Small correction: A darlington pair differential amplifier has less differential current gain than a single transistor differential pair. Collector current ratio for single transistor pair is I0/I1=E^(DiffVoltage/TempVoltage), for darlington pair is I0/I1=E^(DiffVoltage/2 * TempVoltage). I think in case of 555, the Darlington pair decreases input current and allows seeing voltages very close to supply rail.

you touch really close to an idea that I have been thinking about regarding how to teach circuit design. that is the idea that what we should consider teaching first is not transistors, tubes, diodes, etc,... but rather start with those devices you see as root devices in Spice. that is current sources, controlled sources, voltage sources and the controlled version, etc. then AFTER students understand those items you behavior model transistors etc with the sources to explain the configuration/topology of various circuits. --- I imagine that had we been taught in that way - circuit design/analysis would be simpler.

I love this schematic video. Thanks!

I was wrong in my previous comment. The currents are not constant. But they are equal by current mirror. Using KCL at collector output node, the output current can be calculated as 2x the delta Ic of the right side or left side. Anyway the first stage is still a voltage-to-current amplifier.

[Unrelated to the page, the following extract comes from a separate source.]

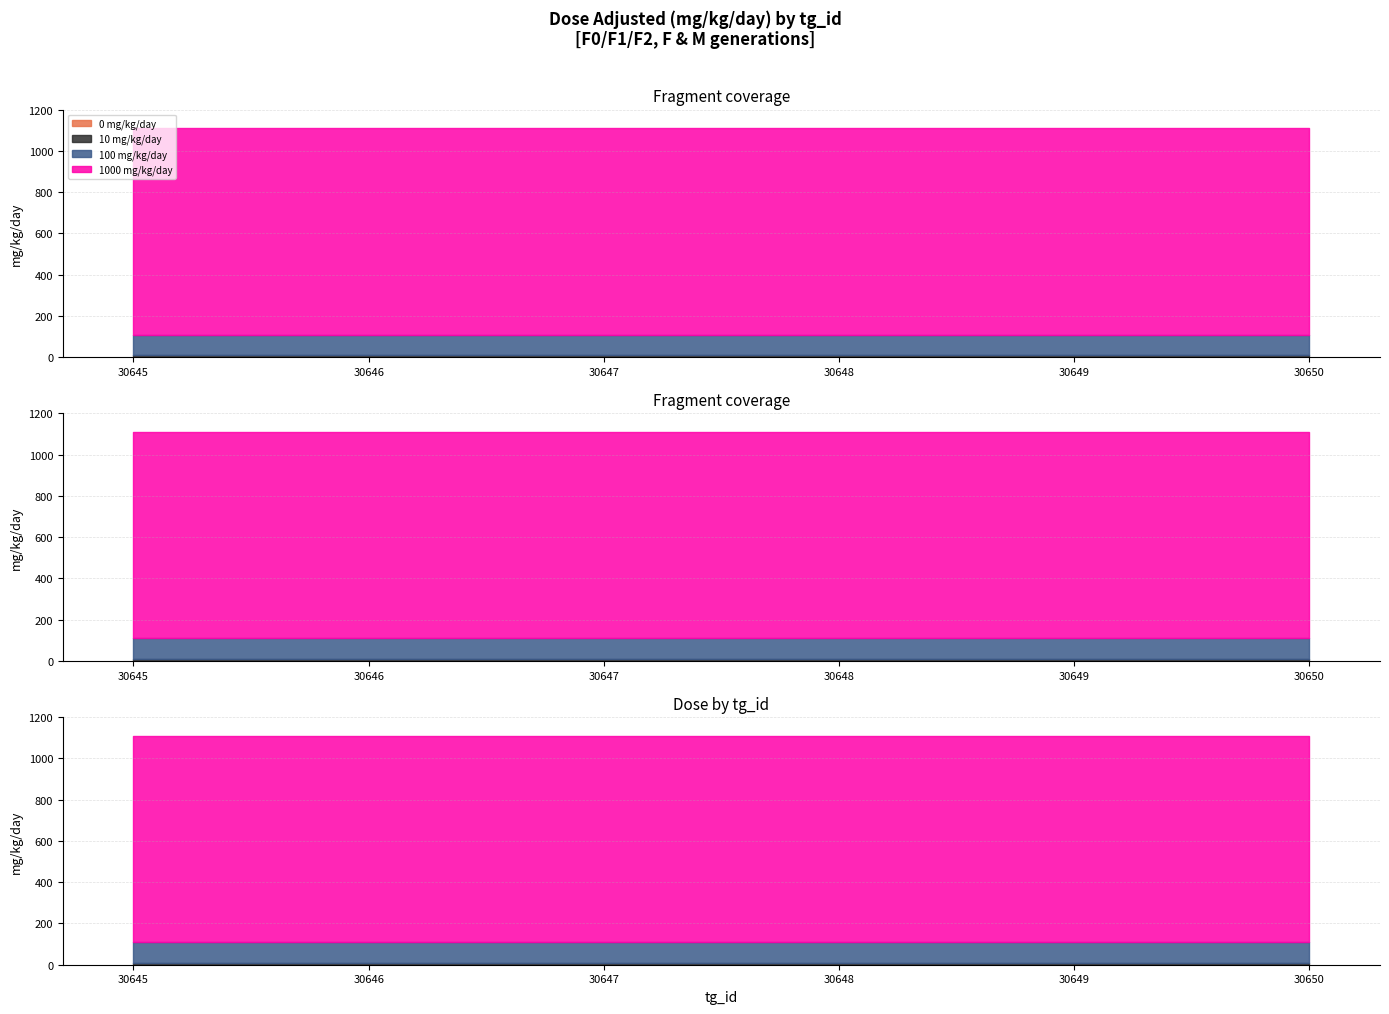

At which category is the sum across all series the highest?

30648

I think I get the current mirror going into the two sides of the teeter-totter... The extra current on the other side is *blocked* from going through its collector, and therefore has to go *somewhere* which then forces that extra current into the base of the transistor in the *next stage* of the circuit. It wouldn't work well, I don't think, if the next stage couldn't sink it (e.g. if it were Hi-Z input).

Awesome ! a new and improved 555 tutorial...cheers.

Learn a lot. Thanx.

Op-Amps also have a lot of gain but make poor comparators unless one supplies some positive feedback to ensure some hysteresis and prevent oscillation at the threshold voltage. Is the current mirror in the 2/3 V comparator of the 555 effectively fulfilling the same role by injecting more current into the opposite side of the differential pair?

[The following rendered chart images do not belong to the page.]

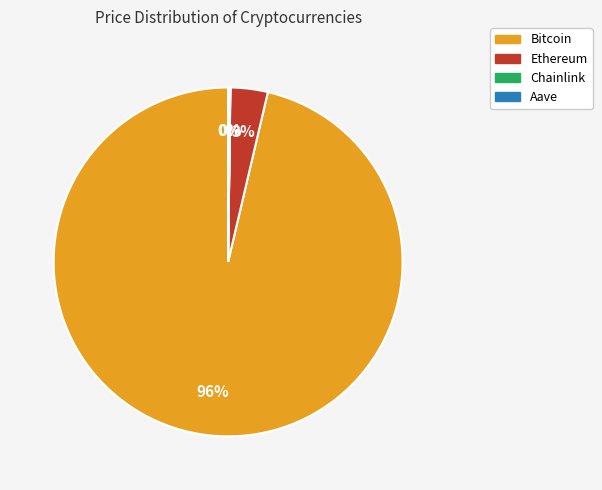

Does Ethereum account for over 50% of the chart?

No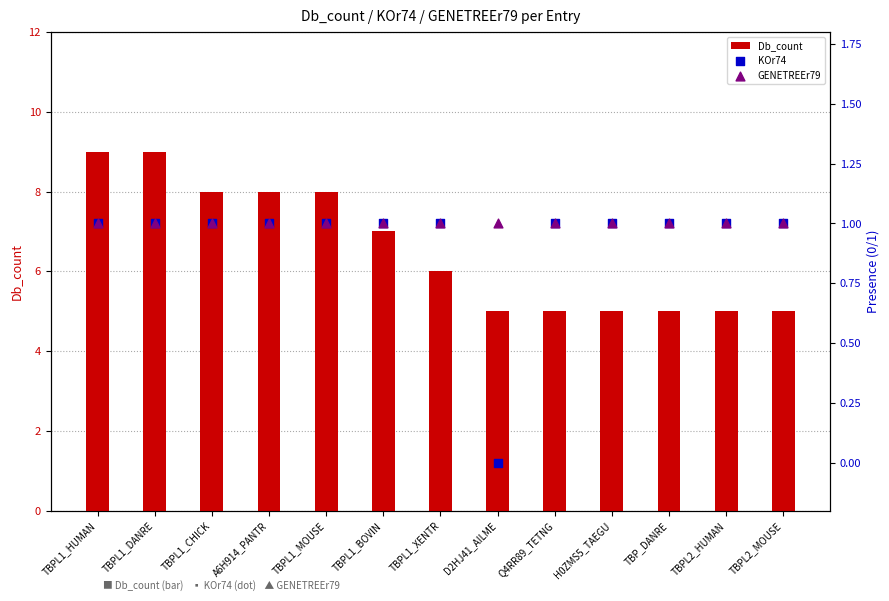

What are all the series names shown in the legend?

Db_count, KOr74, GENETREEr79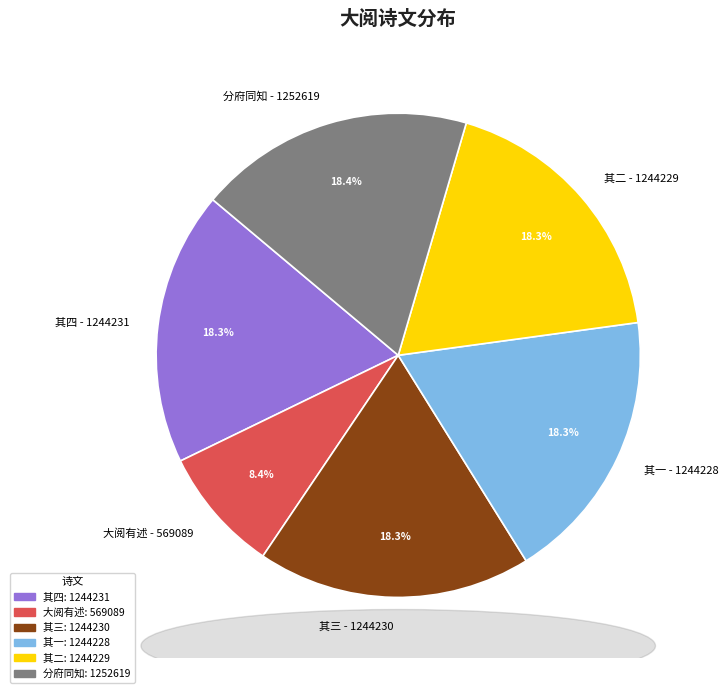

What is the smallest slice in the pie chart?

大阅有述 - 569089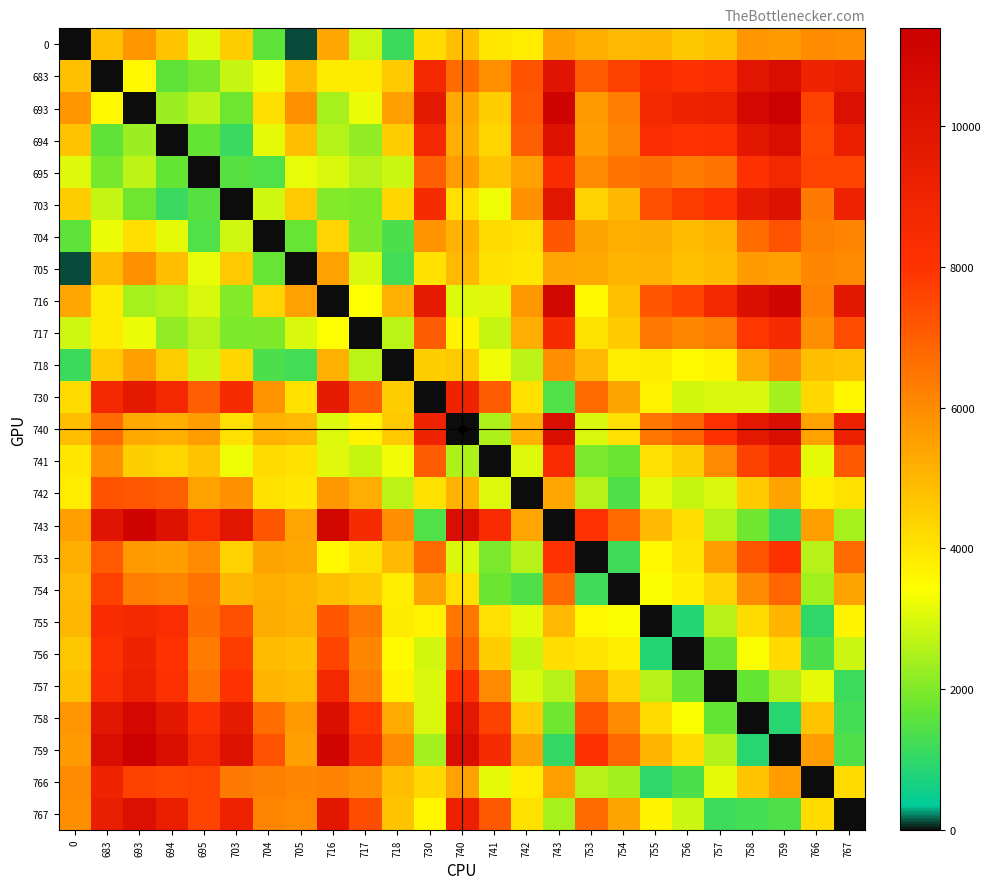

At which category is the sum across all series the highest?

759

By holding the currents constant at the top, all the delta current will be squeezed out of the collector. They want maximum current, they don't want voltage.

You're the best.

Love the more in depth explanation. Oddly for that last few videos you put out seem to be about just the stuff I been wanting to get more understanding of. I been searching for discrete comparator circuits to understand it further (and possibly make my own comparator for the fun of it). Do you have a discord server?

15:43 I don't understand why you need Q5 and Q8. All 3 pins are connected together. If i pause the video and cover up pin 1 of Q5/Q8, pin 3 to pin 2 is basically a diode. When Q1 is turned on, it pulls the base of Q6 down, turning it on (Q6 is PNP), which allows current to flow out of pin 1 to R11 and Q15.

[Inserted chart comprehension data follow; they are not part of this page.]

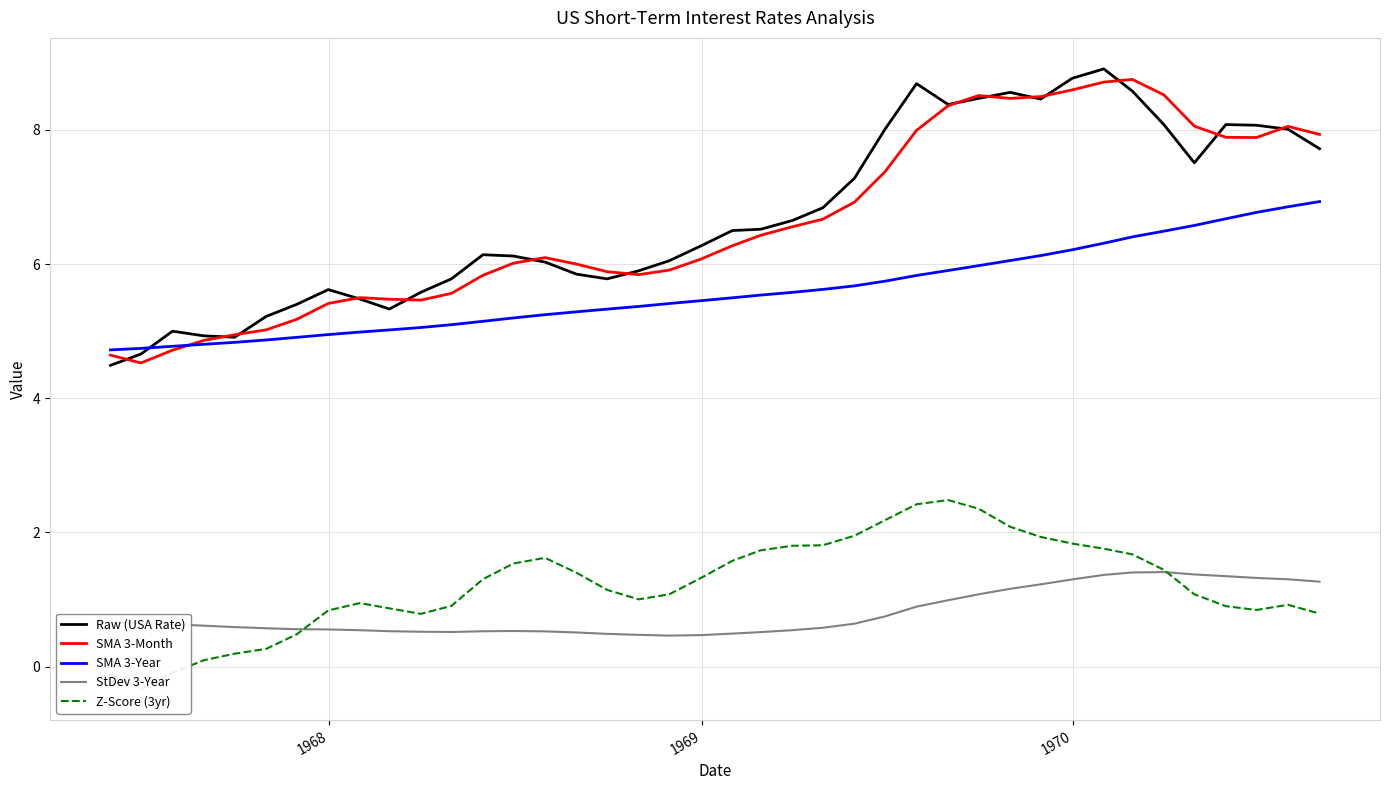

True or false: StDev 3-Year and SMA 3-Month intersect in this chart.

False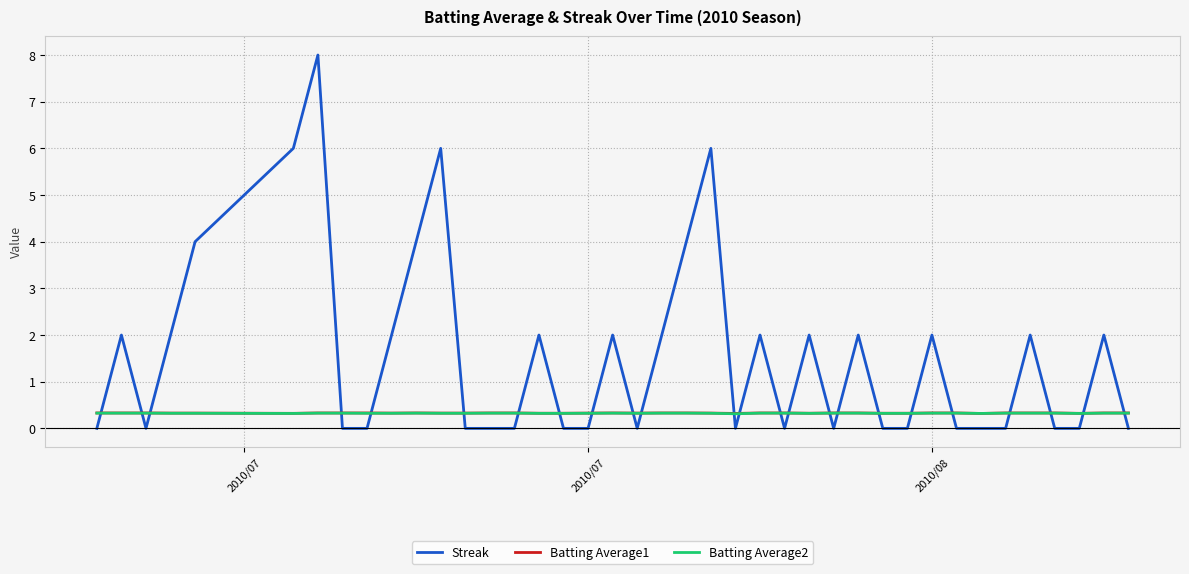

Which series has the largest total across all categories?

Streak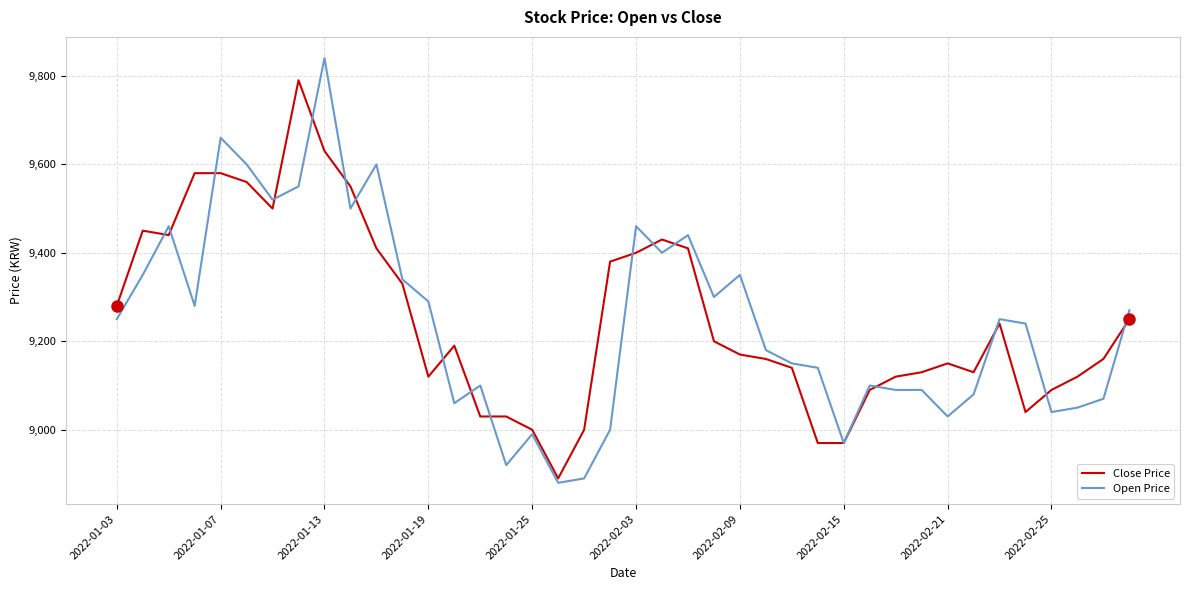

What is the minimum value for Close Price?

8890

On many of your circuit/breadboard videos you use small bypass capacitors on your power rails. Could you do a short video on this topic?

Pin 5 can be used for frequency modulation when the 555 is oscillating.

Can someone explain why they didn't use the same buffered current mirror at the trigger comparator stage as at the threshold comparator?

Pin 5 is the mystery pin . You put a cap there but, no one knows why.